State propagator GPU data manager
To centralize the management device buffer, a separate object is needed. This object will keep the device buffers, with corresponding getters, should be able to (re)allocate the device memory for them, perform H2D and D2H copies. The basic functionality includes:
- (Re)initialization of buffers. Note that the PME requires the coordinates buffer to have cleared padding.
- Get the (pointers-to-)buffers.
- Performing H2D and D2H copy in a designated stream.
- Support for CUDA and OpenCL builds.
- The streams in which copy is executed should depend on the locality (https://gerrit.gromacs.org/#/c/gromacs/+/13484/ and https://gerrit.gromacs.org/#/c/gromacs/+/13562/).
- The same state propagator data manager is used by PME/PP ranks and by PME only rank. Currently, this is done by setting the unused device streams to nullptr, force and velocities buffers are kept and reallocated, but not used. To make this more safe and memory efficient, the class should be templated depending on the usage scenarios. The unused resources should not be allocated, the calls to them should issue an error.
- The OpenCL limitations should be properly documented. The use of the functionality that does not work with OpenCL should be asserted with describing message.
- The object should have two flavors of copy functions: one that marks an event upon execution, one that does not.
- Method to clear the forces buffer (https://gerrit.gromacs.org/#/c/gromacs/+/13358/).
- Add management for the event that the coordinates are ready on the GPU before the MD step. The event depends on the offload scenario, since the coordinates are either copied from host or updated in update-constraints. The getter for th appropriate event synchronizer should be added. The event-based synchronization should be introduced in the consumer.
- The event-based synchronization before the force reduction (https://gerrit.gromacs.org/#/c/gromacs/+/13617/).
- If update is offloaded, the event-based synchronization after the force reduction should also be introduced, or it should be made in the reduction in update stream.
Enable StatePropagatorGpuData for force transfers
Force transfers have been switched to use StatePropagatorGpuData already
before. This change updates the synchronization mechanisms as:
- replaces the previous stream sync after GPU buffer/ops reduction with
a waitForcesReadyOnHost call;
- removes the barriers in copyForces[From|To]Gpu() as dependencies
are now satisfied: most dependencies are intra-stream and therefore
implicit, the exception being the halo exchange that uses its own
mechanism to sync H2D in the local stream with the nonlocal stream
(which is yet to be replaces Refs #3093).
Add separate constructor to StatePropagatorDataGpu for PME-only rank / PME tests
A separate constructor is added to the StatePropagatorDataGpu to use in the
separate PME rank and in PME tests.
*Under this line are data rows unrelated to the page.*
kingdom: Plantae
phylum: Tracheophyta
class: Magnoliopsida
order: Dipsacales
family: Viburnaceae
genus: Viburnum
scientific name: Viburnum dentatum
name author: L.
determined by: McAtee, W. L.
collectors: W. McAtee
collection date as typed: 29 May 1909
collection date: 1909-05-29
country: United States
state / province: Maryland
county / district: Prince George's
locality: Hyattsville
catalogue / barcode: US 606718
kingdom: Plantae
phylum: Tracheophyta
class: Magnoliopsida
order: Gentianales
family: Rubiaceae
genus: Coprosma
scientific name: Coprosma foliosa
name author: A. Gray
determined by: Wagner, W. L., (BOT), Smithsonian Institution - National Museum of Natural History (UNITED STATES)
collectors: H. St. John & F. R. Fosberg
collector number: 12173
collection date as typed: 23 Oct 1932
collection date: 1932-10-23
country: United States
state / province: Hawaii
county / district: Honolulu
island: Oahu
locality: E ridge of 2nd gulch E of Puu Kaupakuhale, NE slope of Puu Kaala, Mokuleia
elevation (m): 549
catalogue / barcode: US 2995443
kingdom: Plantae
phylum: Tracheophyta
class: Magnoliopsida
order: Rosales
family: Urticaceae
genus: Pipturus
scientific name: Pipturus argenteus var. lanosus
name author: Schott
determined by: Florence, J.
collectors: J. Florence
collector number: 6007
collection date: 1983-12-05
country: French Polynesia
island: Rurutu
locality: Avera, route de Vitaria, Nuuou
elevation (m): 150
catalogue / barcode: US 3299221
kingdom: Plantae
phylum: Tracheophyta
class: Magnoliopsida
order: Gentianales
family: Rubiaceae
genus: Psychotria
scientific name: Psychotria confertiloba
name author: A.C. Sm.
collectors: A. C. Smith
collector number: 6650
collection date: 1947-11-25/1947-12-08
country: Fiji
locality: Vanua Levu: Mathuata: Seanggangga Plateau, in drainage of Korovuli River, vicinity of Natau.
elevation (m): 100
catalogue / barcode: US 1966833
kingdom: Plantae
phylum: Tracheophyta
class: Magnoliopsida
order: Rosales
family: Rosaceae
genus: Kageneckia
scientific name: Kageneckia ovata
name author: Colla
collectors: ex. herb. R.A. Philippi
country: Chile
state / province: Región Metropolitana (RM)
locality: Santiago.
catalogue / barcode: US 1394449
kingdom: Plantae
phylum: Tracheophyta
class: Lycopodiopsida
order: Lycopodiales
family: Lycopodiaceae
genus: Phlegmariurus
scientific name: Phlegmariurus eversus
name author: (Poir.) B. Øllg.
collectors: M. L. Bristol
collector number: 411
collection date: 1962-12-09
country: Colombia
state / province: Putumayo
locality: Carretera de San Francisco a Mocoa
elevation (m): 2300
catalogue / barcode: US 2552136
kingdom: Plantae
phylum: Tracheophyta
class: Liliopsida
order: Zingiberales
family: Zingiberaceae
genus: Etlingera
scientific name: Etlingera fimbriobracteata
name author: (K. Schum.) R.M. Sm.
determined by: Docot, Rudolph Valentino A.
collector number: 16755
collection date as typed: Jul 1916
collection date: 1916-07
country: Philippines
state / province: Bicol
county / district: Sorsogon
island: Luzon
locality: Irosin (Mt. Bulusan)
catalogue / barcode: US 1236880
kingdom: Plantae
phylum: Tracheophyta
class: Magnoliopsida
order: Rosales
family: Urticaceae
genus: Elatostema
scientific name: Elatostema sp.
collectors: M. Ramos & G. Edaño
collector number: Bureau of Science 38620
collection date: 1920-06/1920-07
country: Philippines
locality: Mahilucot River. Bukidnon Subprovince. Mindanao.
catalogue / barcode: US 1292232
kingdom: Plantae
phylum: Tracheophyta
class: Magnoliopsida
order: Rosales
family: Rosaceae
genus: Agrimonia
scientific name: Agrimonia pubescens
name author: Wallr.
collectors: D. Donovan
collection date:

These use the provided stream to copy
coordinates for atom with Local or All localities. Copy of coordinates for
non-local particles as well as copy operations for the forces and velocities
are not allowed by assertions.
Link GPU coordinate producer and consumer tasks
The event synchronizer indicating that coordinates are ready in the GPU
is now passed to the two tasks that depend on this input: PME and
X buffer ops. Both enqueue a wait on the passed event prior to kernel
launch to ensure that the coordinates are ready before the kernels
On the separate PME ranks and in tests, as we use a single stream,
no synchronization is necessary.
With the on-device sync in place, this change also removes the
streamSynchronize call from copyCoordinatesToGpu.
Link GPU force producer and consumer tasks
The GPU event synchronizer that indicates that forces are ready
for a consumption is now passed to the GPU update-constraints.
The update-constraints enqueue a wait on the event in the update
stream before performing numerical integration and constraining.
Note that the event is conditionally returned by the
StatePropagatorDataGpu and indicates that either the reduction of
forces on the GPU or the H2D copy is done, depending on offload
scenario on a current timestep.